The decision value in the case of a company merger is calculated by the approach of functional business valuation and is a marginal rate (quota), while argumentation values can be calculated using different methods which are more or less theoretically sound. The calculation of an arbitration value is useful for distributing the profits of a company merger fairly between the given parties and can be calculated if requested.
The conflict situation is likely multidimensional. To put it more precisely, the points of negotiations are not only comprising the future marginal rate but also a lot of other aspects, especially in the areas where synergy effects can be exploited.
Finally, the valuation model also includes your withdrawal preferences, other cash flows and taxes. The decision value will be calculated as a marginal rate. The decision value will be a marginal rate (quota). However, it should be stated that there can also be a combination of a marginal rate and compensation. This might be useful in the case where a minimum marginal rate, e.g. a blocking minority of 25% is required, or respectively an absolute majority of 75% should be avoided.
The calculation of the company value is simulative and a lot of scenarios are taken into account.
In the following, some important facts about law and taxation are shared. During my studies, I systematically gained profound knowledge in tax planning. This is absolutely vital because taxes and the law have a major impact on the M&A transaction merger.
Nevertheless, the possible constellations are manifold and particular in the international context it gets complex. For this reason, even if I have an in-depth understanding, it is important to include professionals in taxation and law. Often, it’s reasonable to rely on the experts the companies worked with in the past. Those already know the legal history. It unduly complicates M&A transactions if the legal consequences are not fully understood, and avoidable mistakes happen.
My main focus is on providing you with a qualitative business valuation and your support during the M&A transaction.
The negotiations during a company merger are complex because they are often multi-dimensional. There can be a lot of points of conflict. If personnel costs can be reduced, the question arises on which side this is going to happen and how many have to leave. What will be the new areas of responsibility for each employee? Which real estate is needed in the future? How does one avoid possible conflicts, particularly on the shareholder level? It is vital that a detailed joint strategy is developed before the merger is executed. During negotiations, I will be on your side. It is important that alternatives like organic growth or a simple acquisition of another company are kept in mind.
Also, mind the calculated values and, if new points of negotiations arise, let the valuation model be updated. It’s an iterative process. However, during the discussions, it can also turn out that the merger might bear too many conflicts.
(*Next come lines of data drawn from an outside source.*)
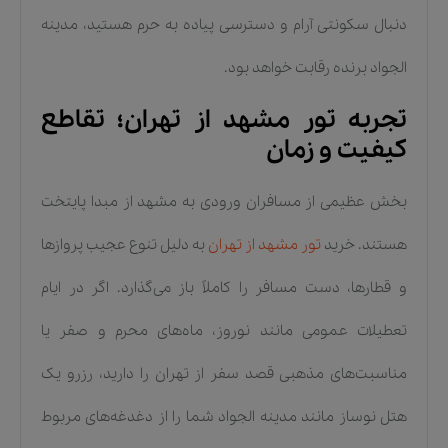
دنبال سکونتی آرام و دسترسی پیاده به حرم هستید، مدینه
الجواد برنده رقابت خواهد بود.
تجربه تور مشهد از تهران؛ تقاطع
کیفیت و زمان
بخش عظیمی از مسافران ورودی به مشهد از مبدا پایتخت
هستند. خرید
تور مشهد از تهران
به دلیل تنوع عجیب پروازها
و قطارها، دست مسافر را کاملاً باز می‌گذارد. اگر در ایام
تعطیلات عمومی مانند نوروز، ماه‌های محرم و صفر یا
مناسبت‌های مذهبی قصد سفر از تهران را دارید، رزرو یک
هتل نوساز مانند مدینه الجواد شما را از دغدغه‌های مربوط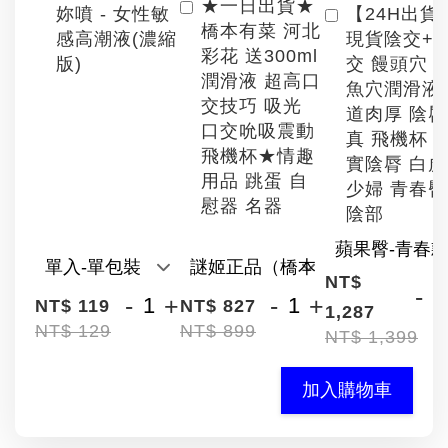
★一日出貨★
【24H出貨
妳噴 - 女性敏
橋本有菜 河北
現貨陰交+
感高潮液(濃縮
彩花 送300ml
交 饅頭穴 
版)
潤滑液 超高口
魚穴潤滑液
交技巧 吸光
道肉厚 陰
口交吮吸震動
真 飛機杯 
飛機杯★情趣
實陰脣 白
用品 跳蛋 自
少婦 青春臀
慰器 名器
陰部
NT$
-
-
+
-
+
NT$ 119
NT$ 827
1,287
NT$ 129
NT$ 899
NT$ 1,399
加入購物車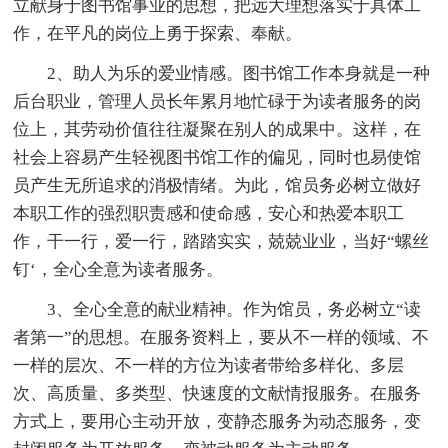
立献身于图书馆事业的思想，把远大理想落实于具体工
作，在平凡的岗位上勇于探索、奉献。
2、助人为乐的爱业情感。图书馆工作本身就是一种
后台职业，管理人员长年累月地忙碌于为读者服务的岗
位上，其劳动价值往往凝聚在别人的成果中。这样，在
社会上容易产生轻视图书馆工作的偏见，同时也易使馆
员产生无所追求的消极情绪。为此，馆员务必树立做好
本职工作的强烈职责感和使命感，安心和热爱本职工
作，干一行，爱一行，踏踏实实，兢兢业业，当好“螺丝
钉‘，全心全意为读者服务。
3、全心全意的献业精神。作为馆员，务必树立“读
者第一”的思想。在服务资料上，要从不一样的领域、不
一样的层次、不一样的方位为读者带给多样化、多层
次、高质量、多类型、快速度的文献情报服务。在服务
方式上，要用心主动开放，变静态服务为动态服务，变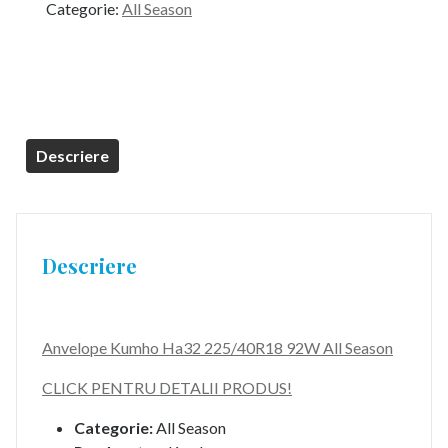
Categorie:
All Season
Descriere
Descriere
Anvelope Kumho Ha32 225/40R18 92W All Season
CLICK PENTRU DETALII PRODUS!
Categorie:
All Season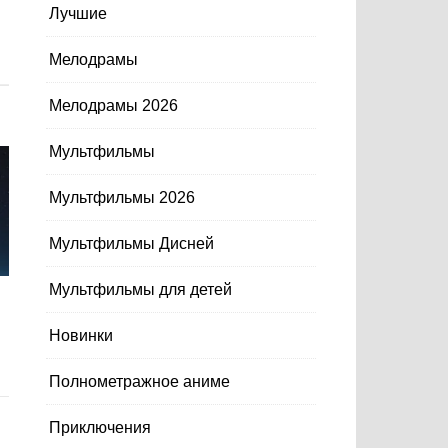
Лучшие
Мелодрамы
Мелодрамы 2026
Мультфильмы
Мультфильмы 2026
Мультфильмы Дисней
Мультфильмы для детей
Новинки
Полнометражное аниме
Приключения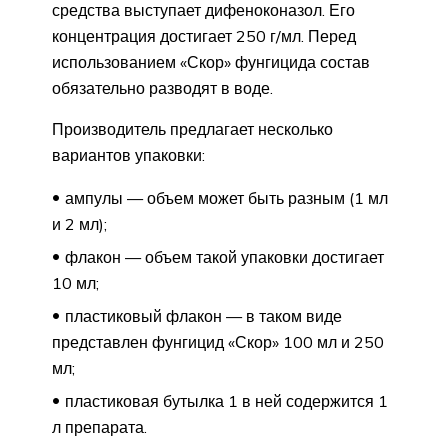
средства выступает дифеноконазол. Его
концентрация достигает 250 г/мл. Перед
использованием «Скор» фунгицида состав
обязательно разводят в воде.
Производитель предлагает несколько
вариантов упаковки:
ампулы — объем может быть разным (1 мл
и 2 мл);
флакон — объем такой упаковки достигает
10 мл;
пластиковый флакон — в таком виде
представлен фунгицид «Скор» 100 мл и 250
мл;
пластиковая бутылка 1 в ней содержится 1
л препарата.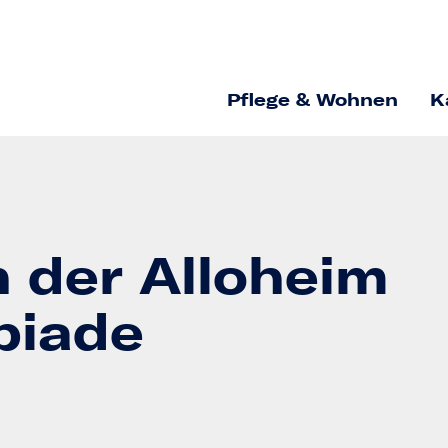
Pflege & Wohnen
K
 der Alloheim
piade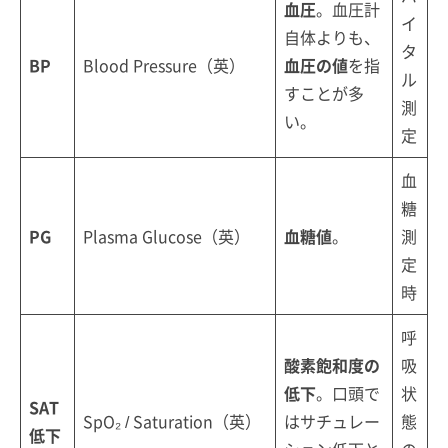
血圧
。血圧計
イ
自体よりも、
タ
BP
Blood Pressure（英）
血圧の値
を指
ル
すことが多
測
い。
定
血
糖
PG
Plasma Glucose（英）
血糖値
。
測
定
時
呼
酸素飽和度の
吸
低下
。口頭で
状
SAT
SpO₂ / Saturation（英）
はサチュレー
態
低下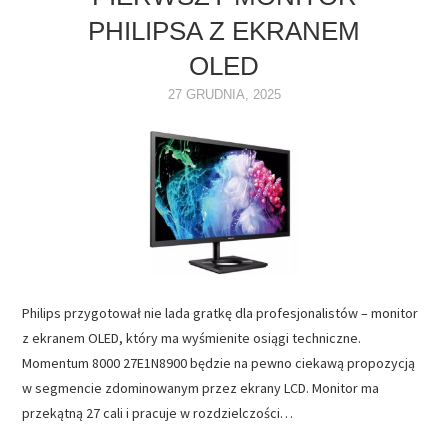
PHILIPSA Z EKRANEM
NAPĘDY
OLED
OPROGRAMOWANIE
27 GRUDNIA, 2025
INTERNET
Philips przygotował nie lada gratkę dla profesjonalistów – monitor
z ekranem OLED, który ma wyśmienite osiągi techniczne.
Momentum 8000 27E1N8900 będzie na pewno ciekawą propozycją
w segmencie zdominowanym przez ekrany LCD. Monitor ma
przekątną 27 cali i pracuje w rozdzielczości…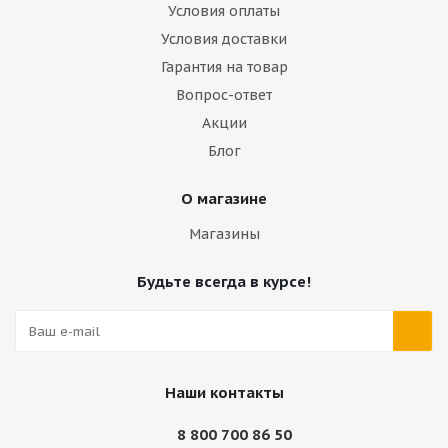
Условия оплаты
Условия доставки
Гарантия на товар
Вопрос-ответ
Акции
Блог
О магазине
Магазины
Будьте всегда в курсе!
Наши контакты
8 800 700 86 50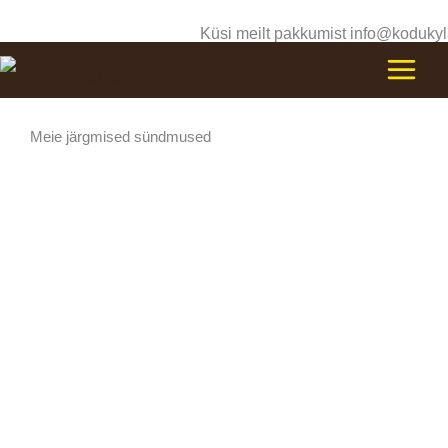
Skip
Küsi meilt pakkumist info@kodukyl
to
content
Meie järgmised sündmused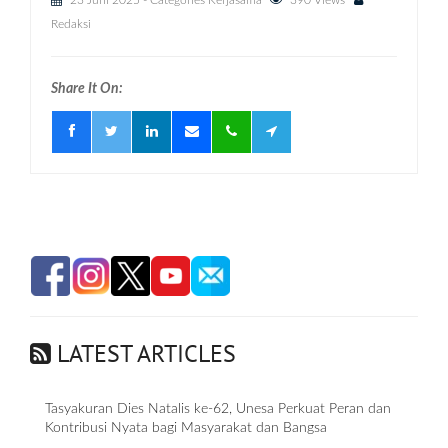
23 Juni 2025
- Categories
Kerjasama
390 Views
Redaksi
Share It On:
LATEST ARTICLES
Tasyakuran Dies Natalis ke-62, Unesa Perkuat Peran dan
Kontribusi Nyata bagi Masyarakat dan Bangsa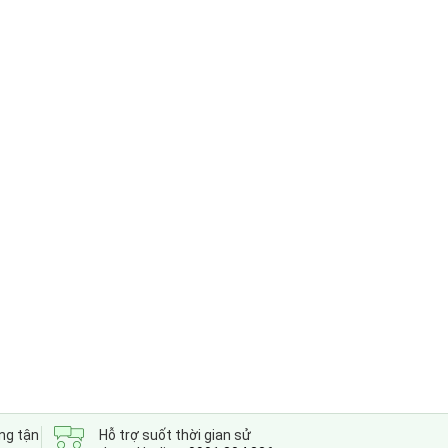
ng tận
Hỗ trợ suốt thời gian sử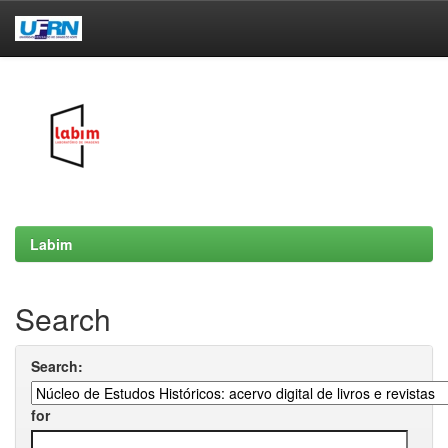
Skip
navigation
Labim
Search
Search:
for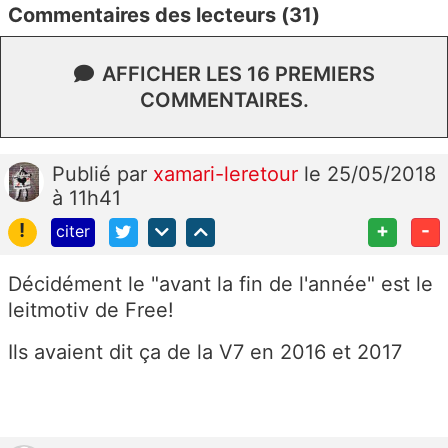
Commentaires des lecteurs (31)
AFFICHER LES 16 PREMIERS
COMMENTAIRES.
Publié
par
xamari-leretour
le 25/05/2018
à 11h41
!
+
-
citer
Décidément le "avant la fin de l'année" est le
leitmotiv de Free!
Ils avaient dit ça de la V7 en 2016 et 2017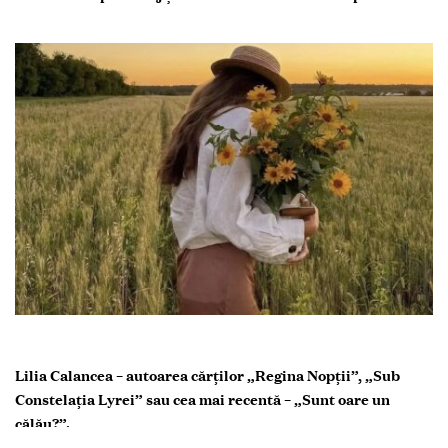
Lilia Calancea – autoarea cărților „Regina Nopții”, „Sub
Constelația Lyrei” sau cea mai recentă – „Sunt oare un
călău?”.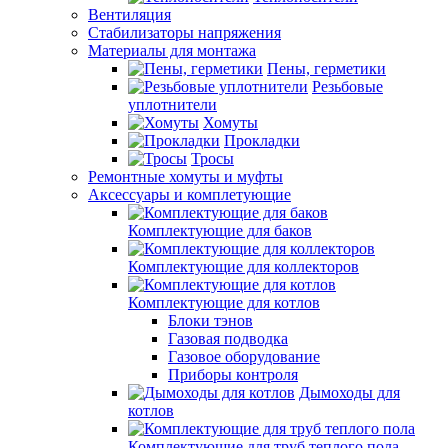
Вентиляция
Стабилизаторы напряжения
Материалы для монтажа
Пены, герметики
Резьбовые
уплотнители
Хомуты
Прокладки
Тросы
Ремонтные хомуты и муфты
Аксессуары и комплетующие
Комплектующие для баков
Комплектующие для коллекторов
Комплектующие для котлов
Блоки тэнов
Газовая подводка
Газовое оборудование
Приборы контроля
Дымоходы для
котлов
Комплектующие для труб теплого пола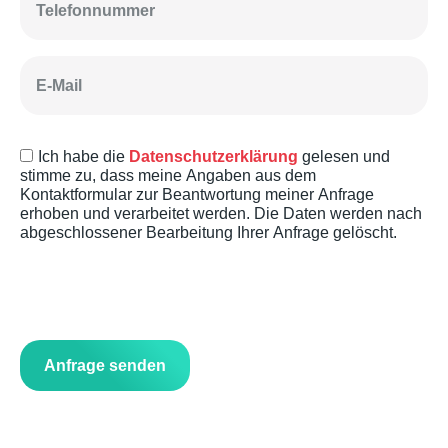
Ich habe die
Datenschutzerklärung
gelesen und
stimme zu, dass meine Angaben aus dem
Kontaktformular zur Beantwortung meiner Anfrage
erhoben und verarbeitet werden. Die Daten werden nach
abgeschlossener Bearbeitung Ihrer Anfrage gelöscht.
Bitte
lasse
dieses
Feld
leer.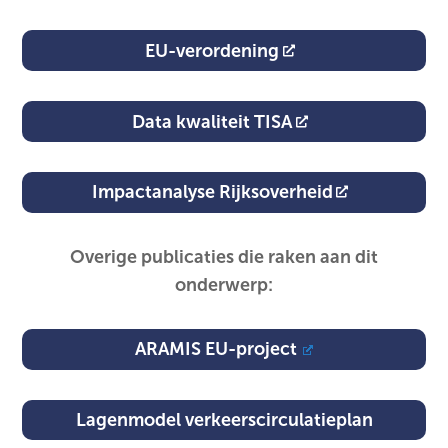
EU-verordening
Data kwaliteit TISA
Impactanalyse Rijksoverheid
Overige publicaties die raken aan dit
onderwerp:
ARAMIS EU-project
Lagenmodel verkeerscirculatieplan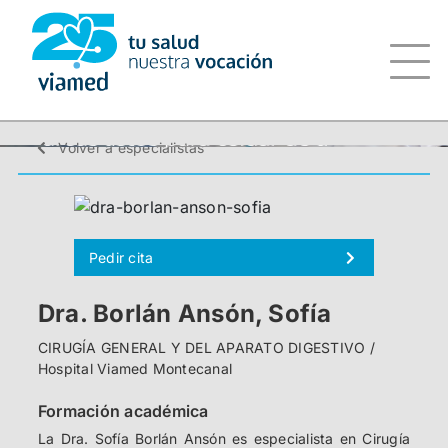
Saltar
al
contenido
Volver a especialistas
Pedir cita
Dra. Borlán Ansón, Sofía
CIRUGÍA GENERAL Y DEL APARATO DIGESTIVO /
Hospital Viamed Montecanal
Formación académica
La Dra. Sofía Borlán Ansón es especialista en Cirugía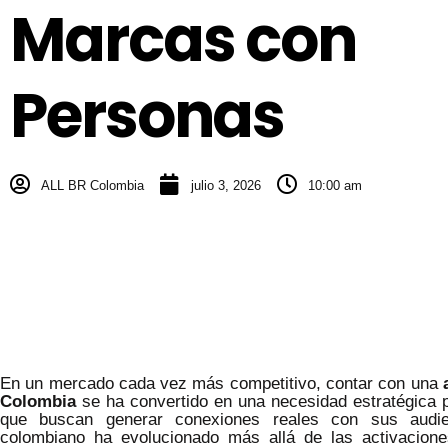
Marcas con
Personas
ALL BR Colombia
julio 3, 2026
10:00 am
En un mercado cada vez más competitivo, contar con una
Colombia
se ha convertido en una necesidad estratégica 
que buscan generar conexiones reales con sus audi
colombiano ha evolucionado más allá de las activaciones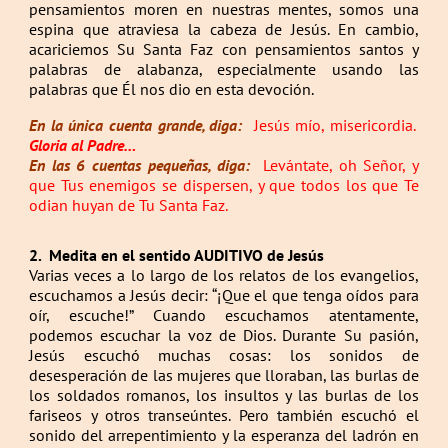
pensamientos moren en nuestras mentes, somos una
espina que atraviesa la cabeza de Jesús. En cambio,
acariciemos Su Santa Faz con pensamientos santos y
palabras de alabanza, especialmente usando las
palabras que Él nos dio en esta devoción.
En la única cuenta grande, diga:
Jesús mío, misericordia.
Gloria al Padre…
En las 6 cuentas pequeñas, diga:
Levántate, oh Señor, y
que Tus enemigos se dispersen, y que todos los que Te
odian huyan de Tu Santa Faz.
2.
Medita en el sentido AUDITIVO de Jesús
Varias veces a lo largo de los relatos de los evangelios,
escuchamos a Jesús decir: “¡Que el que tenga oídos para
oír, escuche!” Cuando escuchamos atentamente,
podemos escuchar la voz de Dios. Durante Su pasión,
Jesús escuchó muchas cosas: los sonidos de
desesperación de las mujeres que lloraban, las burlas de
los soldados romanos, los insultos y las burlas de los
fariseos y otros transeúntes. Pero también escuchó el
sonido del arrepentimiento y la esperanza del ladrón en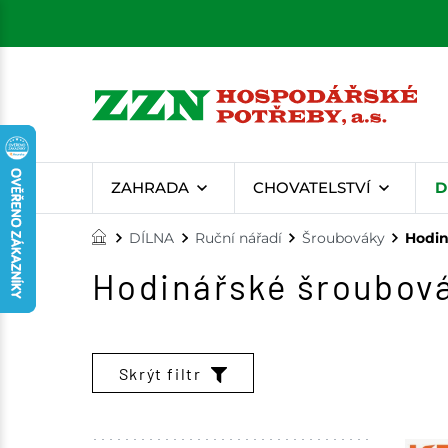
ZAHRADA
CHOVATELSTVÍ
D
DÍLNA
Ruční nářadí
Šroubováky
Hodin
Hodinářské šroubov
Skrýt filtr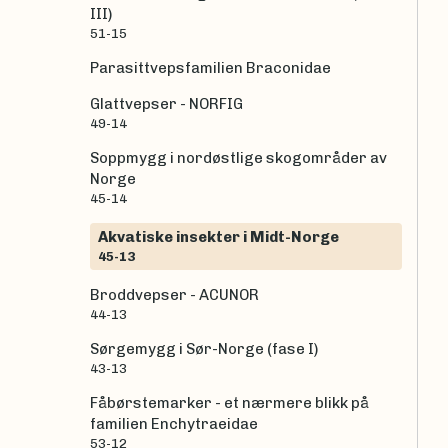
III)
51-15
Parasittvepsfamilien Braconidae
Glattvepser - NORFIG
49-14
Soppmygg i nordøstlige skogområder av
Norge
45-14
Akvatiske insekter i Midt-Norge
45-13
Broddvepser - ACUNOR
44-13
Sørgemygg i Sør-Norge (fase I)
43-13
Fåbørstemarker - et nærmere blikk på
familien Enchytraeidae
53-12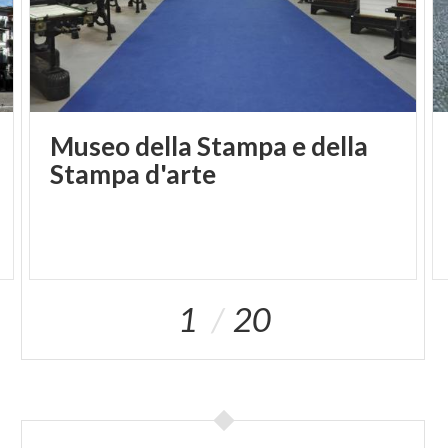
Museo della Stampa e della
Stampa d'arte
1
20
Then one should let go of the merger. Breaking up negotiations is often hard. This is true because one has already taken a preliminary decision.
After finishing the negotiations successfully, a tax advisor and lawyer should look at the results and prepare the necessary legal process. My focus is on the calculation of the decision value and your support during the transaction. For taxation and law there are other experts and relying on them is good practise. Consulting is especially important when legal entities are transformed and transactions take place in an international context.